Young people, for example, are often unengaged. Voter suppression laws target minorities and the poor. Above all, political polarization and demographic sorting control the electoral map.

Most obvious is the electoral college. Hillary Clinton’s 3 million-vote edge was erased by a cluster of less educated whites in Michigan, Pennsylvania, and Wisconsin. But the preponderance of red states over blue also affects the Senate, where Idaho and California each elect two senators.

As for the House, this advantage permits state legislatures — two thirds of which are controlled by the GOP — to draw congressional districts that tilt Republican. Half those states also have Republican governors; Democrats enjoy this hammerlock in only six. The result? A GOP that won half the votes cast in congressional elections claimed 55 percent of the seats.

But this demographic divide goes deeper. As Paul Taylor shows in his seminal book “The Next America,” we are “increasingly sorted into think-alike communities” defined by ethnicity, education, and economic status. And so geography mirrors demography.

Clinton’s 3 million-vote edge came from but 420 of our 3,100 counties. The space between is best measured by economics. The 16 percent of counties supporting Clinton accounted for 65 percent of our GNP, and their median home price was 60 percent higher than in counties carried by Trump.

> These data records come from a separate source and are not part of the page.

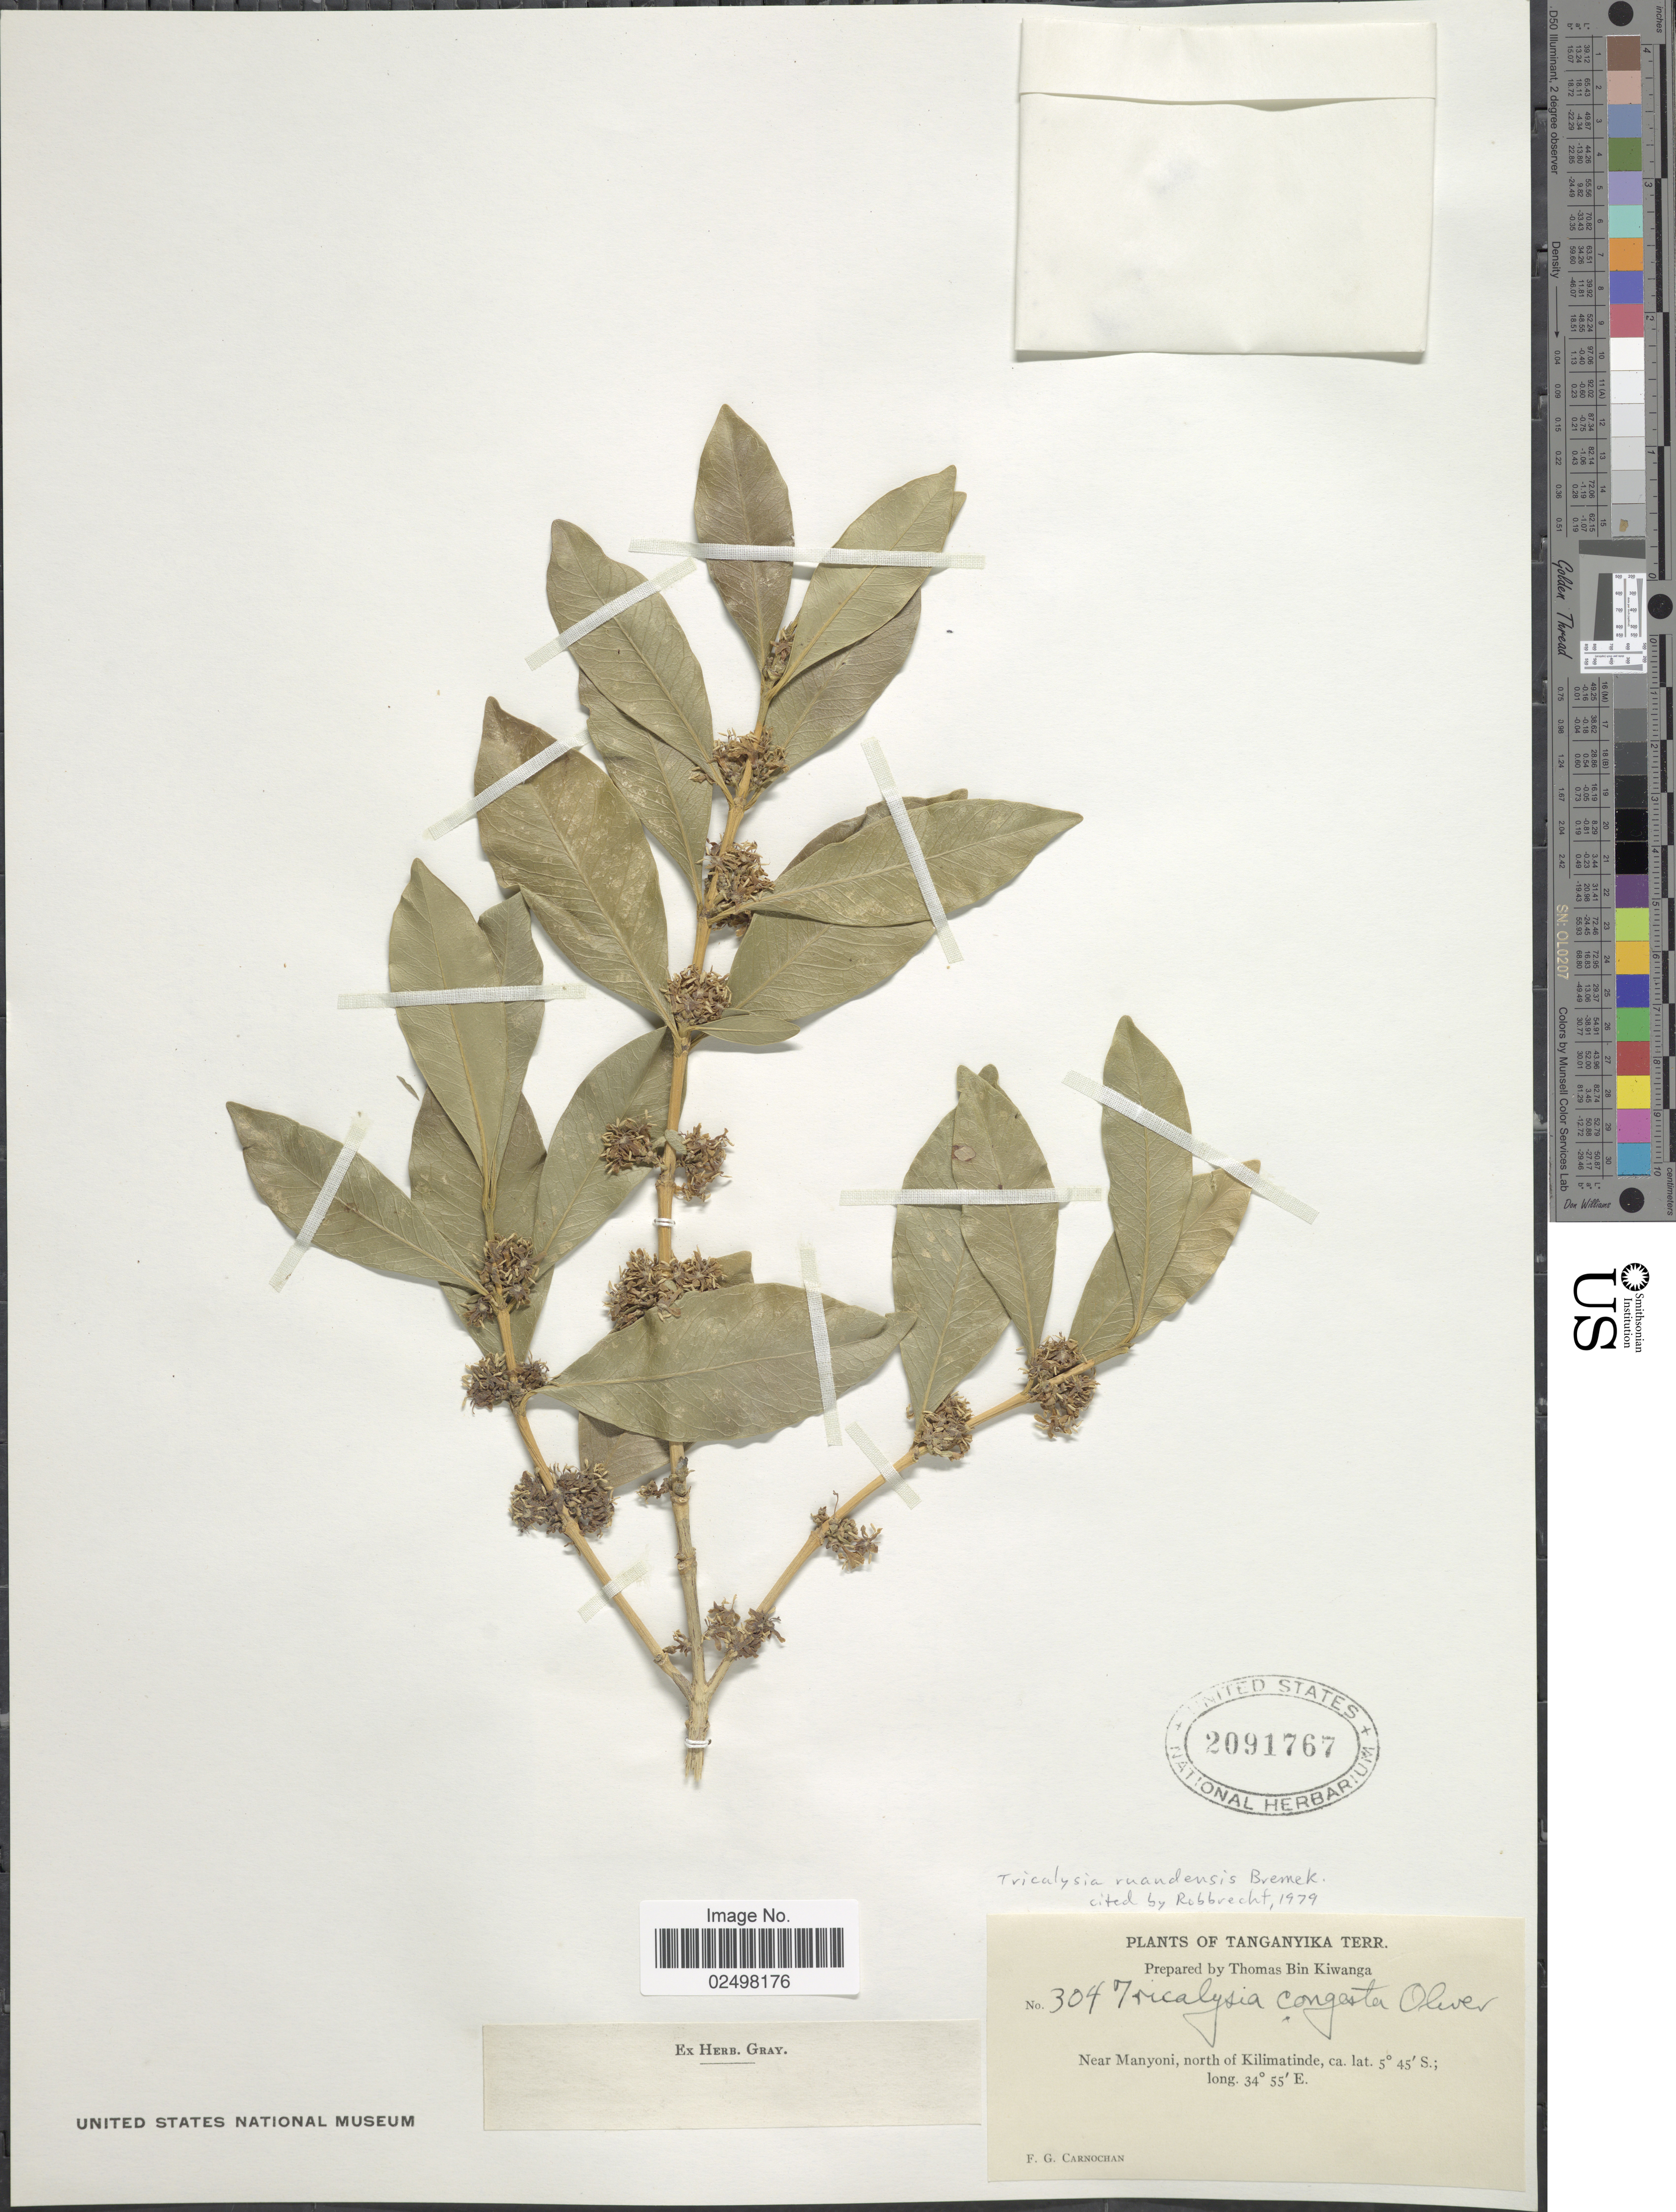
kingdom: Plantae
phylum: Tracheophyta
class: Magnoliopsida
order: Gentianales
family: Rubiaceae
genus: Tricalysia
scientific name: Tricalysia ruandensis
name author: Bremek.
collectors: F. Carnochan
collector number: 3047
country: Tanzania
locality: Tanganyika Terr. Near Manyoni, north of Kilimatinde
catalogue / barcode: US 2091767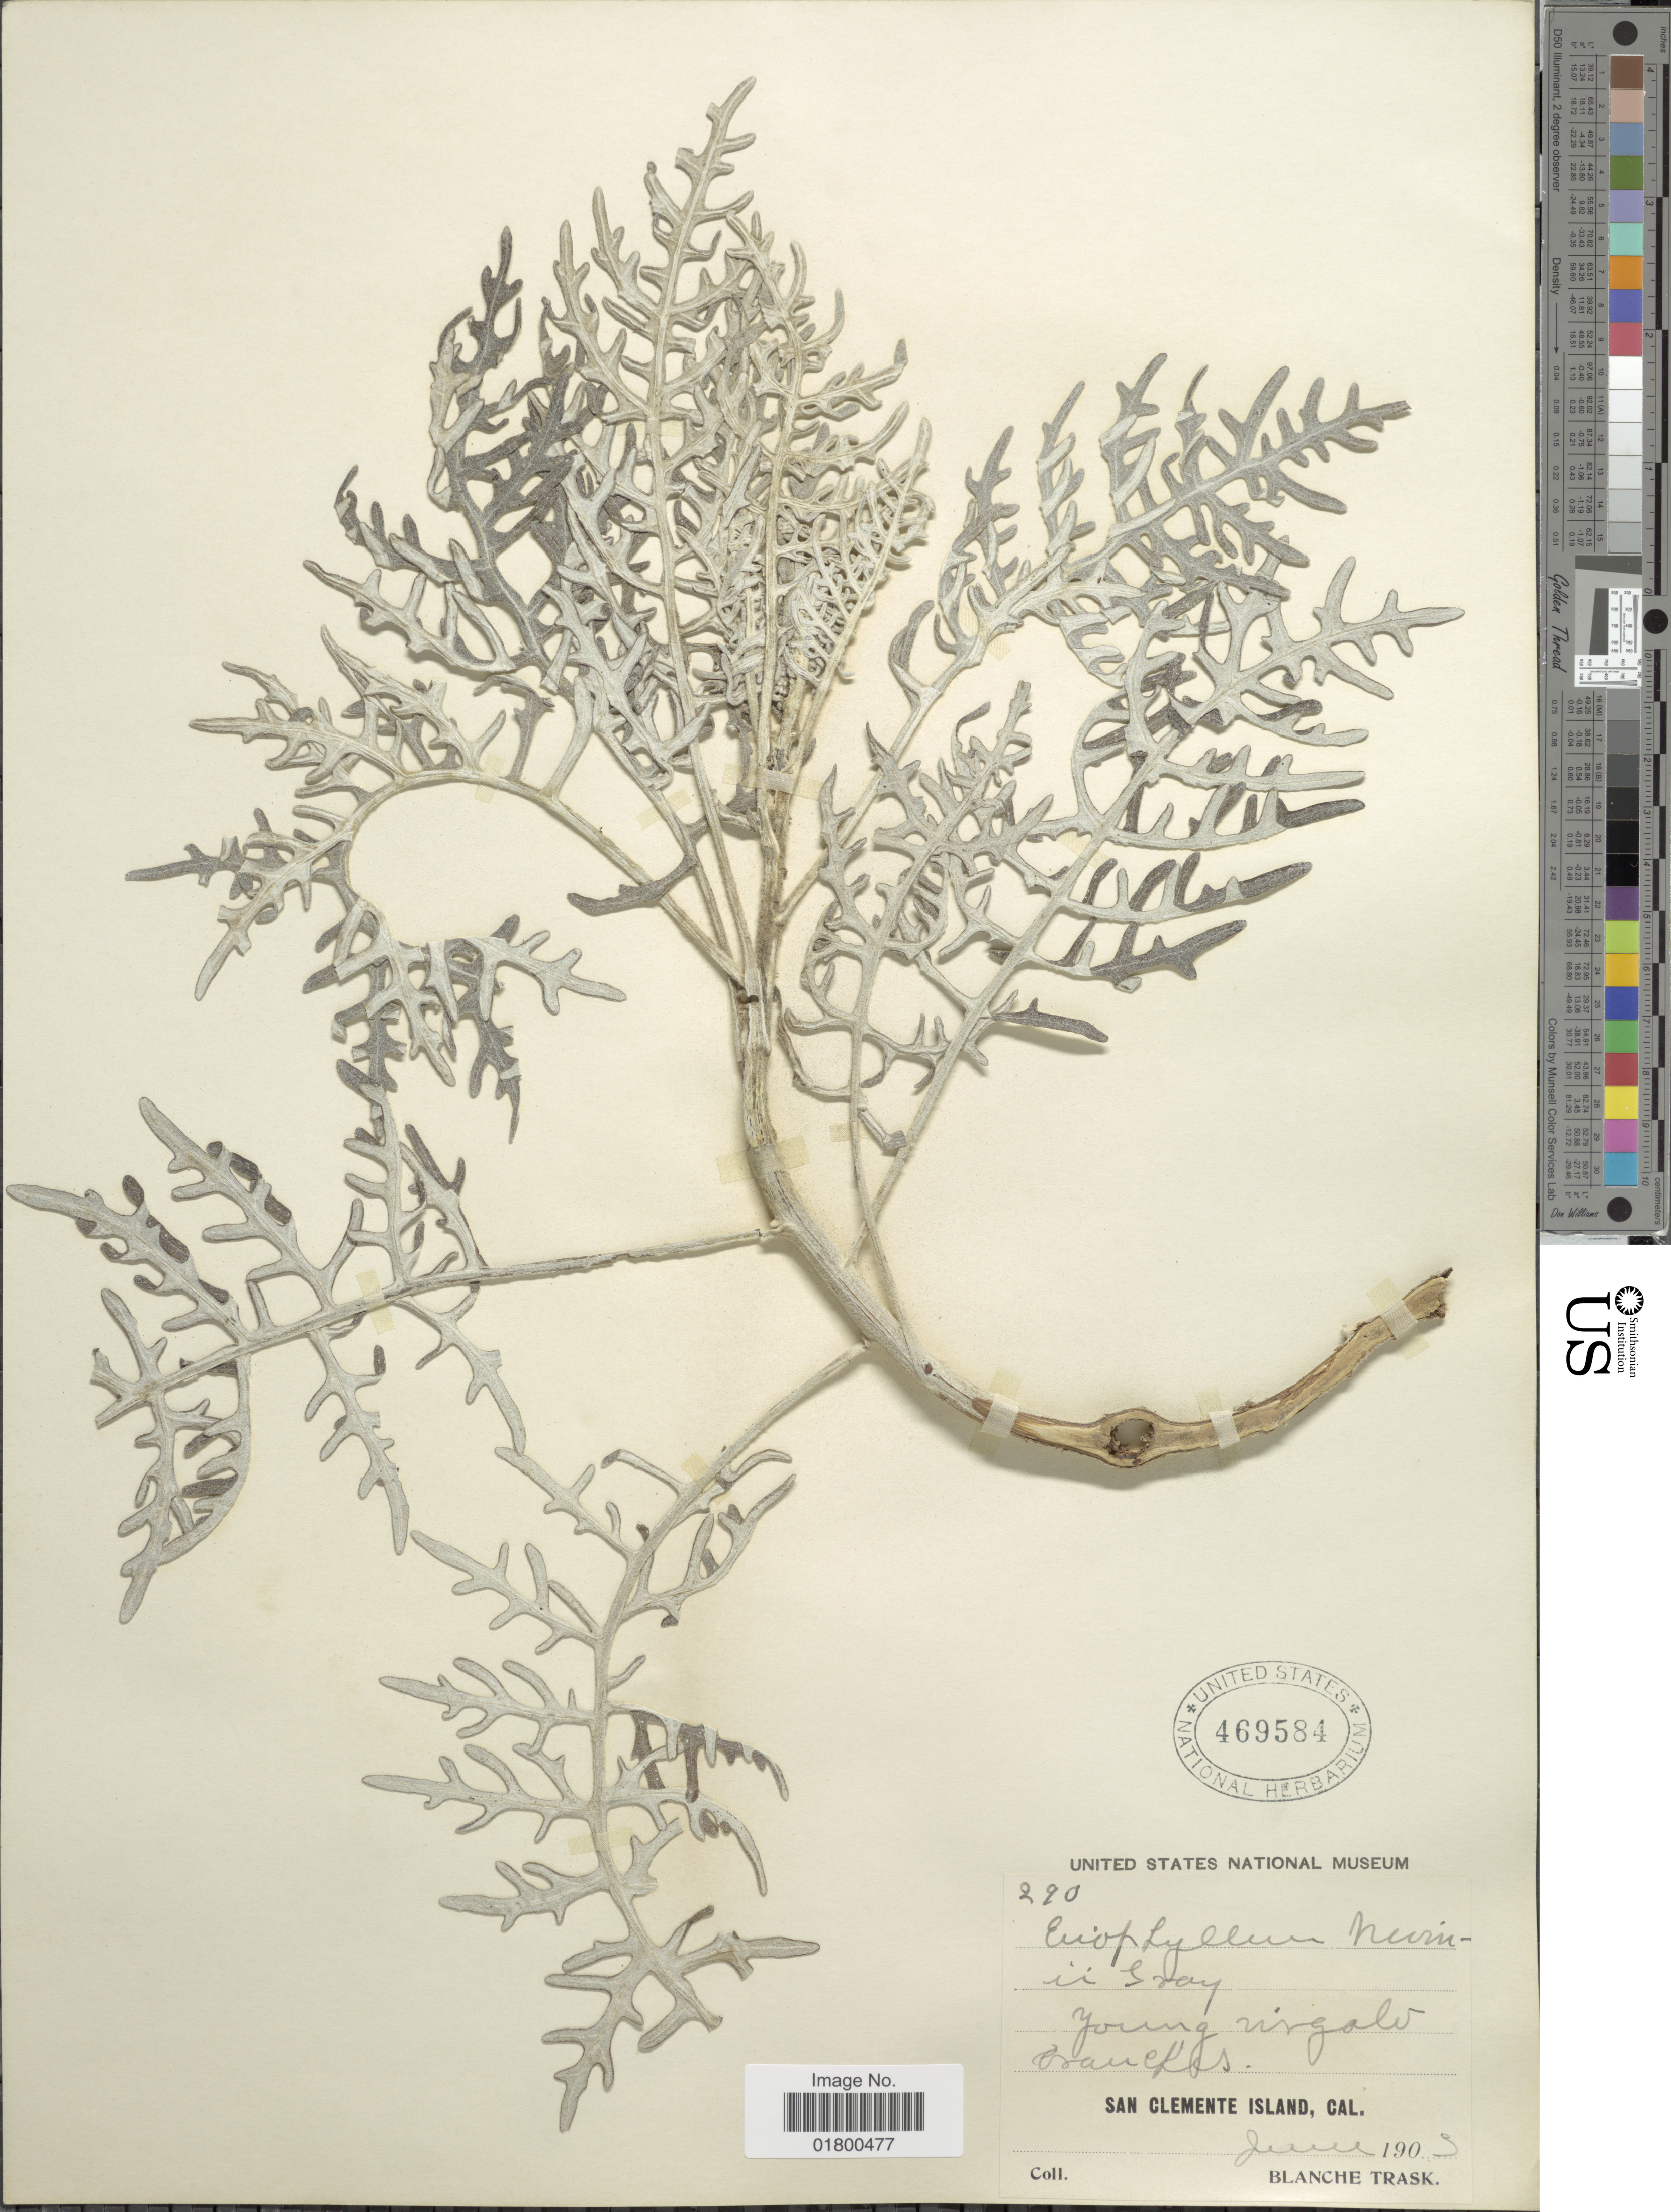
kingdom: Plantae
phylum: Tracheophyta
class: Magnoliopsida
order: Asterales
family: Asteraceae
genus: Eriophyllum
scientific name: Eriophyllum nevinii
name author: A. Gray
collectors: B. Trask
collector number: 290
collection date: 1903-06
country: United States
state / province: California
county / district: Los Angeles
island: San Clemente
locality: San Clemente Island, Cal.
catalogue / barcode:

These economically ascendant counties, largely urban, are geographically isolated. Hence the archipelago — islands of the relatively privileged surrounded by what is, to them, a mare incognitum, in which the less educated and more aggrieved dog paddle to survive.

One recalls the film critic Pauline Kael, who wondered aloud how George McGovern lost when everyone she knew had voted for him. However silly, Kael’s observation was a precursor of the “wasted vote phenomenon,” wherein Democrats roll up huge margins in blue enclaves, only to be thwarted by the tripartite menace of the electoral map, gerrymandering, and demographic sorting.

But this social chasm is graver than elections can measure. As Taylor writes, the GOP “skews older, whiter, more religious and more conservative, with a base that is struggling to come to grips with the new racial tapestries, gender norms, and family constellations.” By contrast, Democrats tend to be “younger, more nonwhite, more liberal, more secular, and more immigrant — and LGBT-friendly,” prepared to welcome diversity. Alienation follows.

The result, Taylor explains, is that “92 percent of Republicans are to the right of the median Democrat in their core social, economic, and political views, while 94 percent of Democrats are to the left of the median Republican.” Moreover, he adds, “two-thirds of consistent conservatives and half of consistent liberals say most of their close friends share their political views.” Easier to do, he notes, when liberals prefer cities to the small towns and rural areas favored by conservatives.

Our growing economic disparity also aggravates what one could call a “despair gap.” As reported in The New York Times, a study by the Center for American Progress found a direct correlation between the percentage of “underwater” homes and counties that voted for Trump. Similarly, a sociology professor at Penn State found that Trump fared better in counties where the mortality rates caused by drugs, alcohol, and suicide were highest. Among many other things, some poisonous, what issued from Trump’s America was a desperate and angry cry for help.

The grievous truth is that ever more Americans fear other Americans, whose lives they can no longer imagine, save as the enemies of all they hold dear. And partisan media and social media — purveyors of “alternative facts” — fortify these gated communities of the mind.

The GOP must preserve them, lest their residents notice that Trump’s populism of false promises and racial animus masks its service to the wealthy. The Democrats’ road is infinitely harder — but potentially more unifying – than merely firing up their subgroups while scaring seniors about entitlements. The party must become a credible force for betterment in the lives and minds of more Americans, no matter who or where. Only then will we learn whether politics can help restore a country so fractured and embittered.